The Journal of Alternative and Complementary Medicine recently published a well reference description of how the Indian traditional medicine of Ayurveda can help to support local and systemic prophylaxis of COVID-19.
Experts including the chair of the Indian Government’s committee that has been charged to lead the nation’s efforts on the potential uses of the traditional medicine relative to this outbreak describe how the approach of Ayurveda and yoga can potentially help to strengthen host immunity to provide an effective, accessible, and affordable means to help prevent infection with disease which includes COVID-19.
The ancient traditional medicine focuses on host responses and includes herbal preparations as well as measures that can be taken to help lead a healthy lifestyle that can potentially help one to better cope with various stressors which includes infection.

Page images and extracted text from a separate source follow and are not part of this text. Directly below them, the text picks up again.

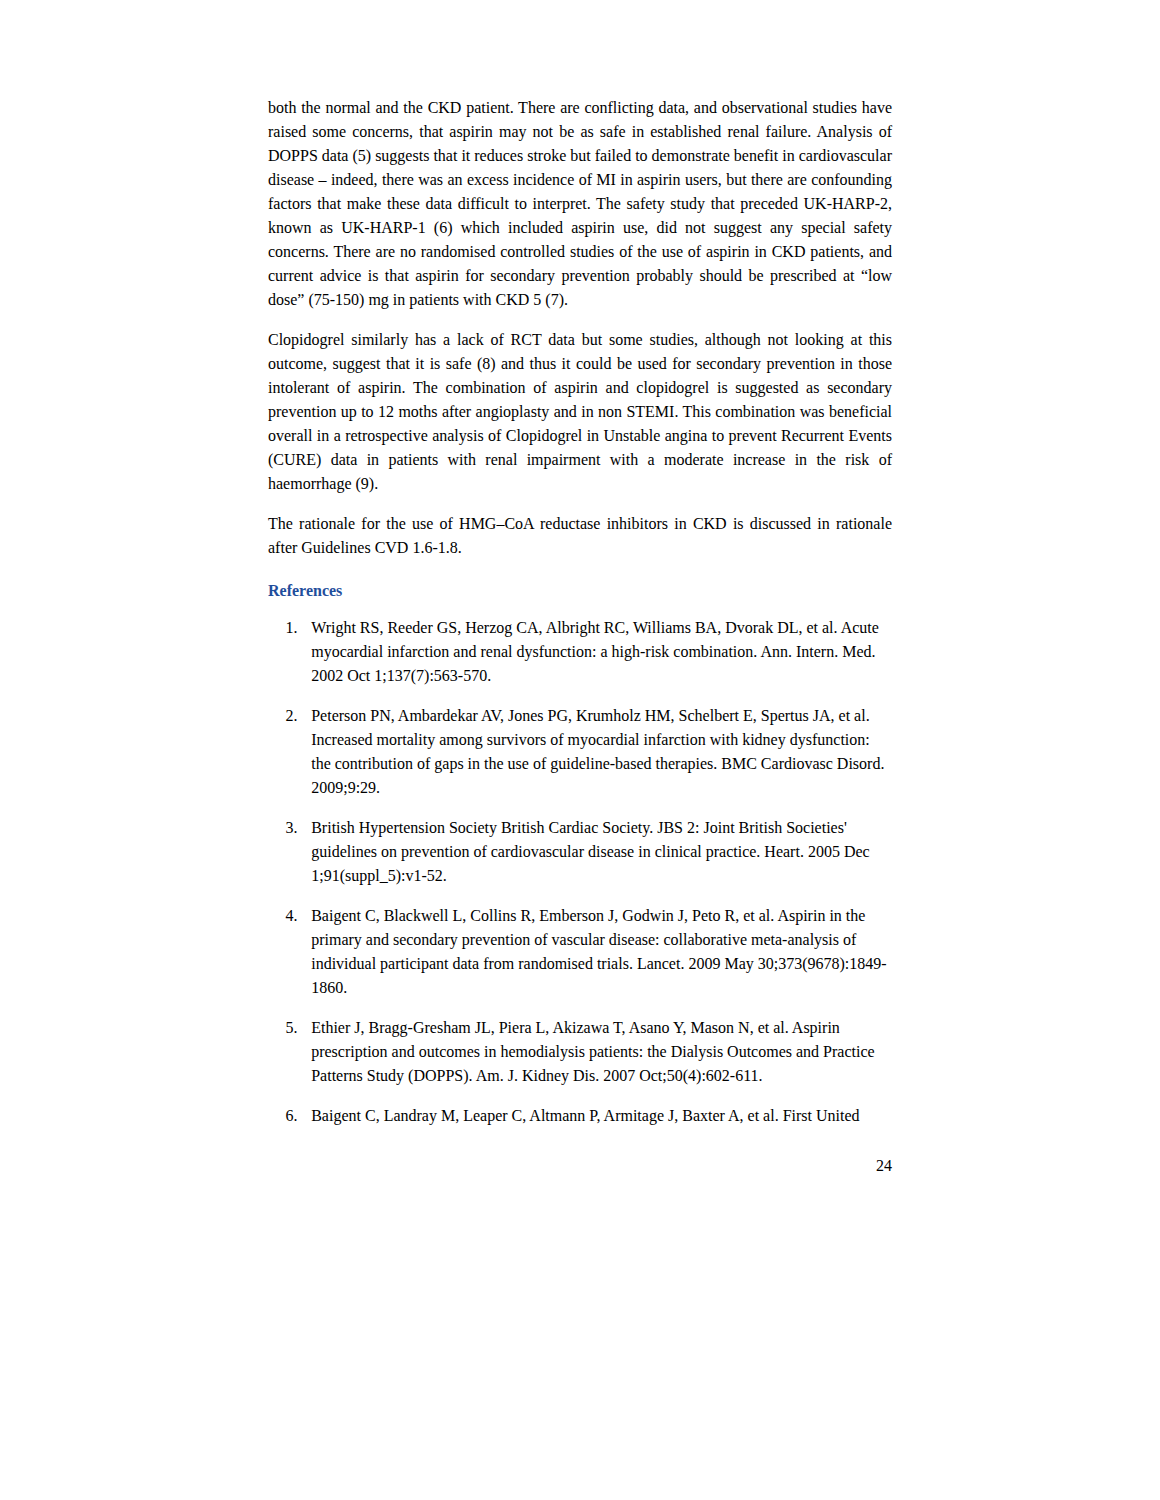both the normal and the CKD patient. There are conflicting data, and observational studies have raised some concerns, that aspirin may not be as safe in established renal failure. Analysis of DOPPS data (5) suggests that it reduces stroke but failed to demonstrate benefit in cardiovascular disease – indeed, there was an excess incidence of MI in aspirin users, but there are confounding factors that make these data difficult to interpret. The safety study that preceded UK-HARP-2, known as UK-HARP-1 (6) which included aspirin use, did not suggest any special safety concerns. There are no randomised controlled studies of the use of aspirin in CKD patients, and current advice is that aspirin for secondary prevention probably should be prescribed at “low dose” (75-150) mg in patients with CKD 5 (7).
Clopidogrel similarly has a lack of RCT data but some studies, although not looking at this outcome, suggest that it is safe (8) and thus it could be used for secondary prevention in those intolerant of aspirin. The combination of aspirin and clopidogrel is suggested as secondary prevention up to 12 moths after angioplasty and in non STEMI. This combination was beneficial overall in a retrospective analysis of Clopidogrel in Unstable angina to prevent Recurrent Events (CURE) data in patients with renal impairment with a moderate increase in the risk of haemorrhage (9).
The rationale for the use of HMG–CoA reductase inhibitors in CKD is discussed in rationale after Guidelines CVD 1.6-1.8.
References
Wright RS, Reeder GS, Herzog CA, Albright RC, Williams BA, Dvorak DL, et al. Acute myocardial infarction and renal dysfunction: a high-risk combination. Ann. Intern. Med. 2002 Oct 1;137(7):563-570.
Peterson PN, Ambardekar AV, Jones PG, Krumholz HM, Schelbert E, Spertus JA, et al. Increased mortality among survivors of myocardial infarction with kidney dysfunction: the contribution of gaps in the use of guideline-based therapies. BMC Cardiovasc Disord. 2009;9:29.
British Hypertension Society British Cardiac Society. JBS 2: Joint British Societies' guidelines on prevention of cardiovascular disease in clinical practice. Heart. 2005 Dec 1;91(suppl_5):v1-52.
Baigent C, Blackwell L, Collins R, Emberson J, Godwin J, Peto R, et al. Aspirin in the primary and secondary prevention of vascular disease: collaborative meta-analysis of individual participant data from randomised trials. Lancet. 2009 May 30;373(9678):1849-1860.
Ethier J, Bragg-Gresham JL, Piera L, Akizawa T, Asano Y, Mason N, et al. Aspirin prescription and outcomes in hemodialysis patients: the Dialysis Outcomes and Practice Patterns Study (DOPPS). Am. J. Kidney Dis. 2007 Oct;50(4):602-611.
Baigent C, Landray M, Leaper C, Altmann P, Armitage J, Baxter A, et al. First United
24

The concept of stimulating immune function is one of the cornerstones to Ayurvedic practices, of which the authors discuss such methods as potential approaches to help block virus entry to the body as well as passage to the lungs. These methods may include consumption of hot water, hot foods, hot herbal drinks, gargling with medicated water, and steam inhalation to achieve systemic prophylaxis focussing on overall health by addressing factors like diet, sleep, mental relaxation, lifestyle, behaviors, and yoga.
The paper is co-authored by Girish Tillu, PhD and Bhushan Patwardhan, PhD, AYUSH Center of Excellence, Savitribai Phule Pune University, Sarika Chaturvedi, PhD, DrDY, Patil University, and Arvind Chopra, MD, Center for Rheumatic Diseases, Pune, India; and it describes the science supporting Rasayana therapies which is an Ayurveda specialty that deals with rejuvenation and stimulating immunity; with the authors noting that certain botanicals have been found to be particularly effective in immunomodulation and restoration of immune homeostasis.
“In COVID-19 we are seeing a collision of the acute (the virus) -- and the chronic (the host conditions that increase susceptibility). The authors assemble a well-referenced argument from biomedical research and some traditional texts to make a compelling case for more increased clinician and research attention to integrating Ayurveda and Yoga with biomedical approaches as prophylactic, host-supporting measures," writes the peer reviewed publications editor in chief, John Weeks.